メイジーの瞳

メイジーの瞳 “What Maisie Knew”

監督:スコット・マクギー、デヴィッド・シーゲル

出演:オナタ・アプリール、ジュリアン・ムーア、
   アレクサンダー・スカルスガルド、スティーヴ・クーガン、
   ジョアンナ・ヴァンダーハム、ジェシー・ストーン・スパダッチーニ

評価:★★★★




 思うに、子どもがこの世でいちばん嫌いなのは両親のケンカだ。お化けも嫌。注射も嫌。ピーマンも嫌。勉強も嫌。いじめっ子も嫌。でも、親が怒鳴り合う声ほどに、子どもを傷つけるものはない。自分ではどうにもならない負のパワーに、小さな身体はすっぽり包まれる。メイジーは今、まさにその状態だ。けれど目は瞑らない。じっと事態を見守り続ける。子どもの角度からバケモノと化した大人の身勝手さを凝視し、抵抗を試みる。

────────

設問.
a - 映画『メイジーの瞳』の紹介文で、出演者として挙げられているのは誰ですか?全員の名前を挙げてください。
b - 映画『メイジーの瞳』の評を、最後の一文の後から書き継いでください。
記録は提示文とは無関係の別資料です。

(ピクセル座標の一覧)
────────

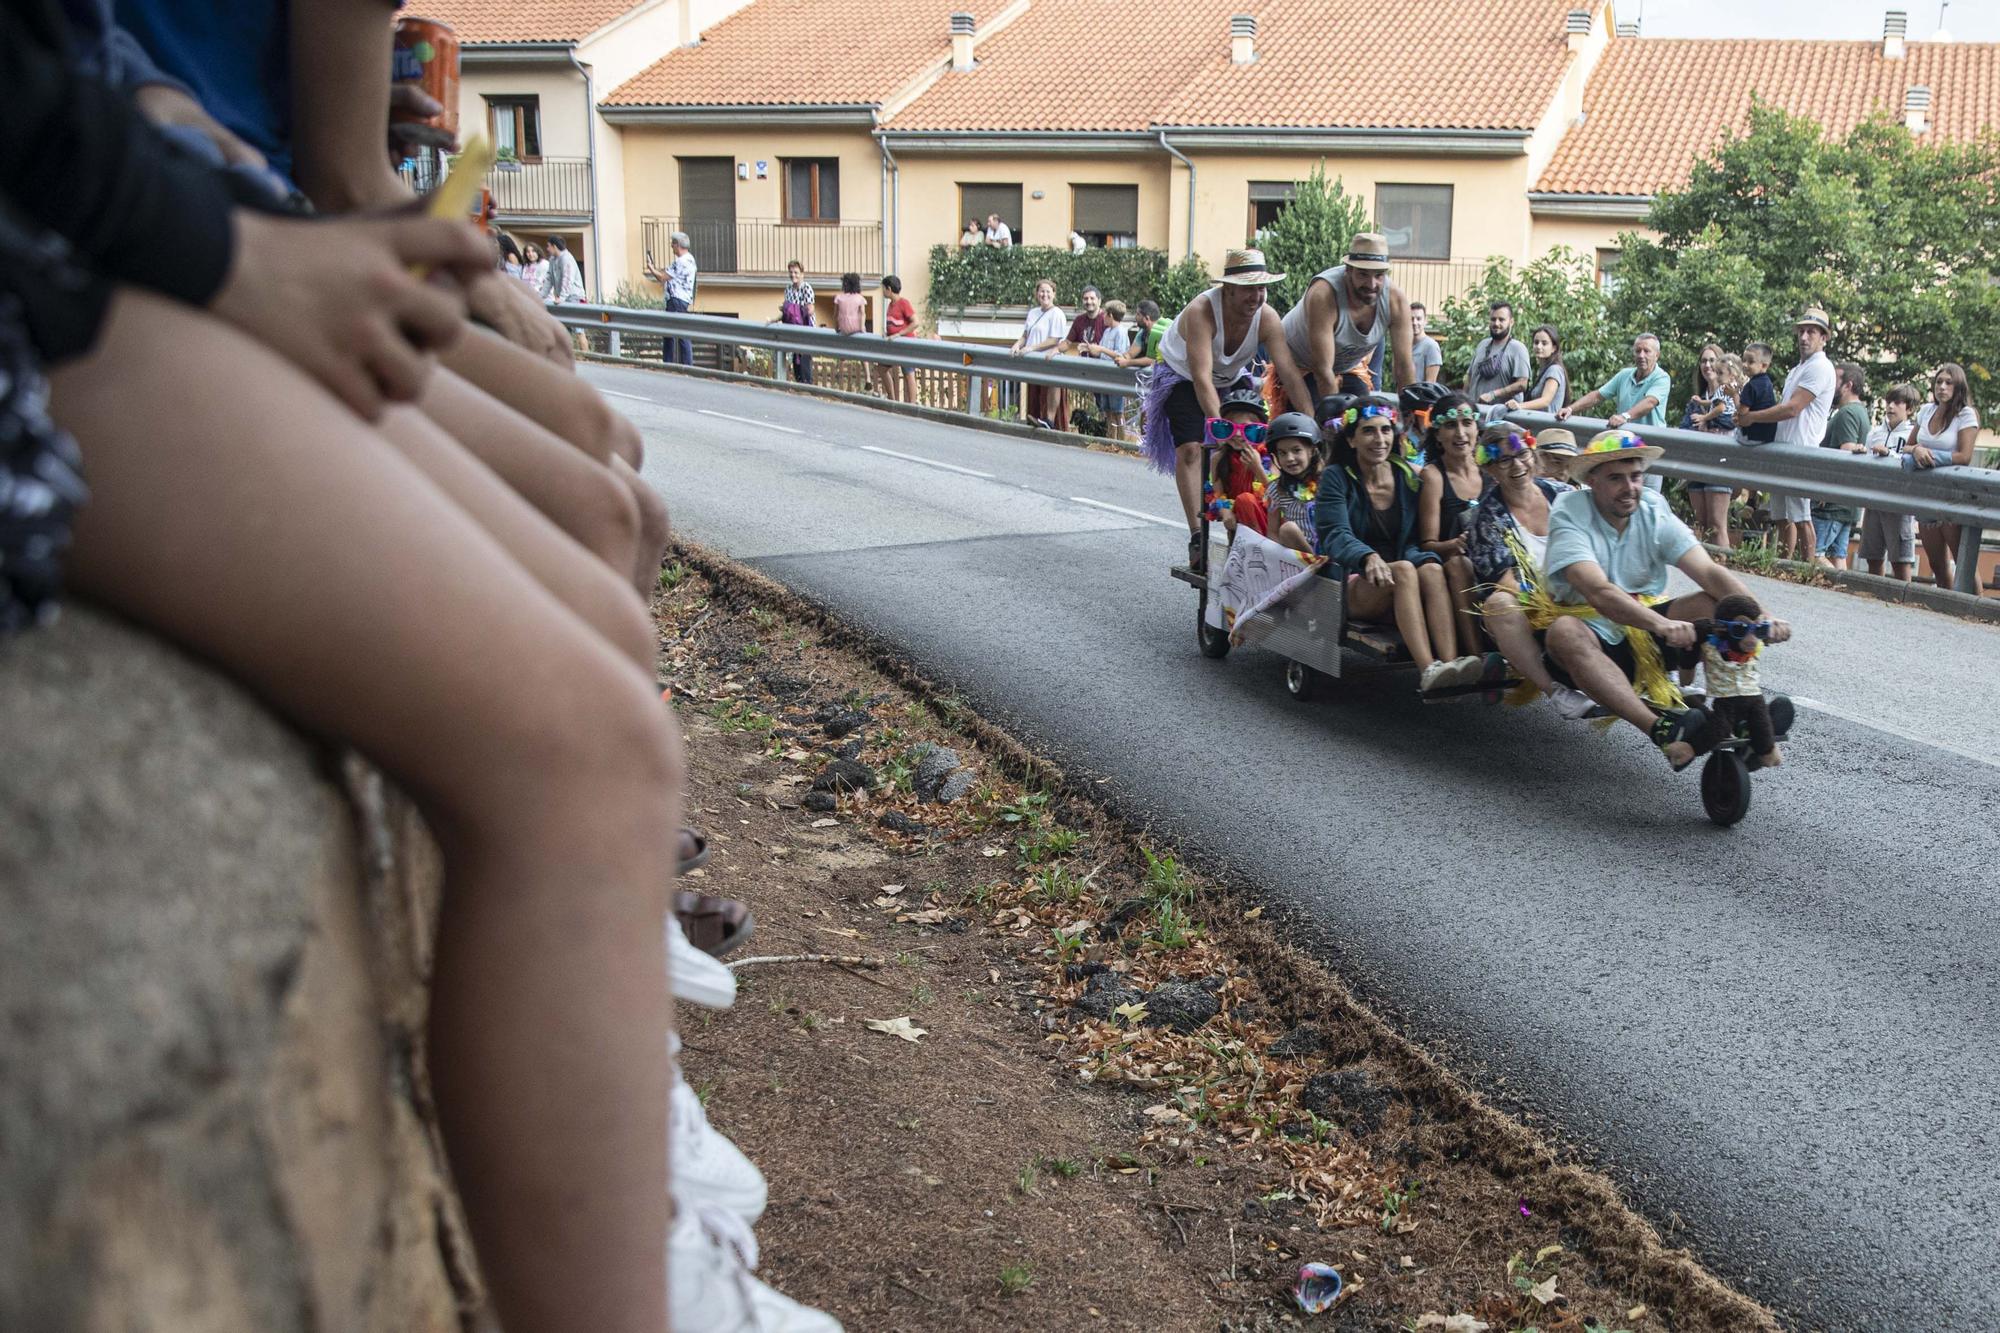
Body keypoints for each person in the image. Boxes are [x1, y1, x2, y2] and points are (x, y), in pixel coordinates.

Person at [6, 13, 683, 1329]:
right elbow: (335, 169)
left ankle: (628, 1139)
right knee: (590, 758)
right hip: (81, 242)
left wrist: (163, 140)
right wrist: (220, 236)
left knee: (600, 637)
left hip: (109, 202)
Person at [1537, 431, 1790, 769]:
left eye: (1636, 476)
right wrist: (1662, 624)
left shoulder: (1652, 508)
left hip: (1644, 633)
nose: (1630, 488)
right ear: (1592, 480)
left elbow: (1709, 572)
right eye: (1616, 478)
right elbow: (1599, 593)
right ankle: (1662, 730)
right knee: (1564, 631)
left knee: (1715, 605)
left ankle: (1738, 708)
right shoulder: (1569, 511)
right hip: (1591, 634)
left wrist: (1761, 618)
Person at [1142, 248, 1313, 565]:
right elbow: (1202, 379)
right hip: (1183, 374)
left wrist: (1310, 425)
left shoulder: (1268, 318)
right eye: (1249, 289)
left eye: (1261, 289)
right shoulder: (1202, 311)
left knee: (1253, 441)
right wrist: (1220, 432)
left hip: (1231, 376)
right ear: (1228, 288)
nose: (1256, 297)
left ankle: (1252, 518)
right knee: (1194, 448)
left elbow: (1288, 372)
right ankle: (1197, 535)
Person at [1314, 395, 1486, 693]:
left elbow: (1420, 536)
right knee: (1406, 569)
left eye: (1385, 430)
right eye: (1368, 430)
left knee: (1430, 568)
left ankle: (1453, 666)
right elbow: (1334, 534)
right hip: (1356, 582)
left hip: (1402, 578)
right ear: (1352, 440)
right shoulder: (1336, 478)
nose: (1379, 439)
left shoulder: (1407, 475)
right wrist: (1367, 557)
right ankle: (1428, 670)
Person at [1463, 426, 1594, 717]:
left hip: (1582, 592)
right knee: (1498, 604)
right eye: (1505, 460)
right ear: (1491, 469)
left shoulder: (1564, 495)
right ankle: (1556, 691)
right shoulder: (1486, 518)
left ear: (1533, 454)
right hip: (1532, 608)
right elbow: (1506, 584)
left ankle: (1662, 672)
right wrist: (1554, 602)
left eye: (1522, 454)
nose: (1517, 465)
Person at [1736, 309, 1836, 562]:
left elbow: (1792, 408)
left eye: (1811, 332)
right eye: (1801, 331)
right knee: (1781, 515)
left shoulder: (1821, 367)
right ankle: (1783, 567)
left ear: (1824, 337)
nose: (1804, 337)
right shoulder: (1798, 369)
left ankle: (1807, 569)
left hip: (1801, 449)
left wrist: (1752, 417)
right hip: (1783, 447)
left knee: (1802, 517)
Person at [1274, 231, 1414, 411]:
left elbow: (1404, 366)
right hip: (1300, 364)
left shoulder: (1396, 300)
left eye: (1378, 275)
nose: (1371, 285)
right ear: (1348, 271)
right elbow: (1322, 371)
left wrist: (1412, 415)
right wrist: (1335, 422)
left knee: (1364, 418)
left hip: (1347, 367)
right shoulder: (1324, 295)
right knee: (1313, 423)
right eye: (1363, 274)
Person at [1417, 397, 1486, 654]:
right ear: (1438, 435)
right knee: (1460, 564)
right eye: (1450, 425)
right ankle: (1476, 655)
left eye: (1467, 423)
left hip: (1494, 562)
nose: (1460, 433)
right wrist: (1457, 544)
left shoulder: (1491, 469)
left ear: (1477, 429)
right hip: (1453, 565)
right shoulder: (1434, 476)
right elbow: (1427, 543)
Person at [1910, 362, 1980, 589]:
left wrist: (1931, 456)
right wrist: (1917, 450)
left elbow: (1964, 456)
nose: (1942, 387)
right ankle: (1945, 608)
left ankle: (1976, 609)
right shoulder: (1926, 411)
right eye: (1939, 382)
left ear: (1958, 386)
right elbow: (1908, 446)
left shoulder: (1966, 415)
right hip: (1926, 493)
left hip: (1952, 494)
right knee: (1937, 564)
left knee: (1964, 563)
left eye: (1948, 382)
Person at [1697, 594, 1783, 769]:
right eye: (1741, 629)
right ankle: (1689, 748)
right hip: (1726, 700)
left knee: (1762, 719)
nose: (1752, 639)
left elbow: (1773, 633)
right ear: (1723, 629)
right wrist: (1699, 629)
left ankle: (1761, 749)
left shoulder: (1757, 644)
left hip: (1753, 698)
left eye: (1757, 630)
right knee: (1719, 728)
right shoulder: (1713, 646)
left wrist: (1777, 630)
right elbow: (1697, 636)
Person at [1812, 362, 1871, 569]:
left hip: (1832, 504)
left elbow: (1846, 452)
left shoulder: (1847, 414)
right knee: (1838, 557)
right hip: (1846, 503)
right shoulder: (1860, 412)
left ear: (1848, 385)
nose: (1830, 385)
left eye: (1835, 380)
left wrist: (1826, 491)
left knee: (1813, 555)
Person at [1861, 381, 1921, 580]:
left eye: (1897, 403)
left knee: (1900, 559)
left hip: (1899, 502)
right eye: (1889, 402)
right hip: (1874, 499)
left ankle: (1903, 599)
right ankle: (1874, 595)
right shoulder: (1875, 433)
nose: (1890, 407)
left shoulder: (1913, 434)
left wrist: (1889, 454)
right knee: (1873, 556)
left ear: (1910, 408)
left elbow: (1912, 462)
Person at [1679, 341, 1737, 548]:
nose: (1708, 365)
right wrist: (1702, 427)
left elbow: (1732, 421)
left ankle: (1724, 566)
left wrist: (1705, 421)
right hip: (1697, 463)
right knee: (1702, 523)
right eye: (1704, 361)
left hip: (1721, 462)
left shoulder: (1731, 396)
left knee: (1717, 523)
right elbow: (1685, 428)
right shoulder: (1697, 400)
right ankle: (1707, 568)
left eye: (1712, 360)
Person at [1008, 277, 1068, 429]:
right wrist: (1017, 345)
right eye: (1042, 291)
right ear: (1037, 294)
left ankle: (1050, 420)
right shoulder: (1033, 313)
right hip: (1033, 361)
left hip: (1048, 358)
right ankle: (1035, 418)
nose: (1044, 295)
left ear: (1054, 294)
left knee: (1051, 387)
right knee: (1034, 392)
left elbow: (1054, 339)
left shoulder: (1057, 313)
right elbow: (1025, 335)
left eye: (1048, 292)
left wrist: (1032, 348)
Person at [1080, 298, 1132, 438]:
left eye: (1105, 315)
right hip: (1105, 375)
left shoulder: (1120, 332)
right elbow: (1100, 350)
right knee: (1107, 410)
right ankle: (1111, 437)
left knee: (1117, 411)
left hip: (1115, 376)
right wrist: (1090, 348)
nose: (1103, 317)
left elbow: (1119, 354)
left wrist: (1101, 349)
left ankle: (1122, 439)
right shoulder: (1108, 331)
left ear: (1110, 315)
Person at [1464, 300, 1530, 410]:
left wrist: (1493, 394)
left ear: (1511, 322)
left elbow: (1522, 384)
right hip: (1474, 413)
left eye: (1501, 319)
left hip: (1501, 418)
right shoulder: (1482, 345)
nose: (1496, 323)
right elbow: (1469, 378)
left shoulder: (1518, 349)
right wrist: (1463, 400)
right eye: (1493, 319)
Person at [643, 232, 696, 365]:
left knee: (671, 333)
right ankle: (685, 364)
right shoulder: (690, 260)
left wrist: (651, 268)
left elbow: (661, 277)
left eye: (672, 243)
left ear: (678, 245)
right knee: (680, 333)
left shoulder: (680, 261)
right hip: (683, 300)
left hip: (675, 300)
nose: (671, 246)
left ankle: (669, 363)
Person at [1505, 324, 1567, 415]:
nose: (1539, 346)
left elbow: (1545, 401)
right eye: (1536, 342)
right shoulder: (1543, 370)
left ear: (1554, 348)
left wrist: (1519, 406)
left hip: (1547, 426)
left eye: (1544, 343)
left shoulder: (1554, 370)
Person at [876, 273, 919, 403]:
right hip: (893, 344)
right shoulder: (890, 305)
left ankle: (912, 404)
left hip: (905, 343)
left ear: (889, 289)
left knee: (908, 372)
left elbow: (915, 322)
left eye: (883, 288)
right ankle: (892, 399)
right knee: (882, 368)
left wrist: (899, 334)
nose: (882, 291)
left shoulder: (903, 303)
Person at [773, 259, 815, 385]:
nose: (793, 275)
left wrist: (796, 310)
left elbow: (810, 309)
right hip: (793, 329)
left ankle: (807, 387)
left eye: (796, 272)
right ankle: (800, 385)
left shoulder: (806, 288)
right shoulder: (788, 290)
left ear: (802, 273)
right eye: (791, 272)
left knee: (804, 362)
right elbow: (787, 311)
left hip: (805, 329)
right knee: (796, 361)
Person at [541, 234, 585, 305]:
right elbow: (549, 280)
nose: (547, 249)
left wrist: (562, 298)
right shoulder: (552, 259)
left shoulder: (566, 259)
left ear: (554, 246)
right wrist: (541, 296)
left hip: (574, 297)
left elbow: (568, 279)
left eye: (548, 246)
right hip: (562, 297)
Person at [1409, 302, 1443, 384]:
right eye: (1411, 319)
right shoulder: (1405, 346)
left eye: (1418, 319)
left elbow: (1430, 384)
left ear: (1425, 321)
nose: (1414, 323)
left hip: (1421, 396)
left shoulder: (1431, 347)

────────

番号別解答.
a - オナタ・アプリール、ジュリアン・ムーア、アレクサンダー・スカルスガルド、スティーヴ・クーガン、ジョアンナ・ヴァンダーハム、ジェシー・ストーン・スパダッチーニ

b -
 もしメイジーを演じるのがオナタ・アプリールじゃなかったらどうだろう。仮にお世辞にも可愛らしいとは言えない容姿の女の子だった場合、『メイジーの瞳』は感じ入るところの多い映画だっただろうか。もしかしたらアプリールの可愛さに丸め込まれただけなのではないか。我ながら軽薄な意見だと承知しつつ、アプリールの愛らしさが物語の吸引力になっていることは間違いない。

 とは言え、アプリールの愛らしさが万人受けするそれでないことは明白だ。目が妙に冷めているのだ。表情が豊かとも言い難い。それもそのはずメイジーの両親は離婚。英国人の父親もロックシンガーの母も愛してるを連呼しながら、そのくせ傍にはいてくれない。メイジーは急いで成長するしかなく、それがアプリールのやや大人びた佇まいにマッチしている。高級ではないもののコーディネートで魅せるファッションもドンピシャのハマり具合。池の場面のカラフルなゾウがたっぷりプリントされたトップスと黄色いスカート、髪飾りの組み合わせが最高。ピアスはやり過ぎだけれど。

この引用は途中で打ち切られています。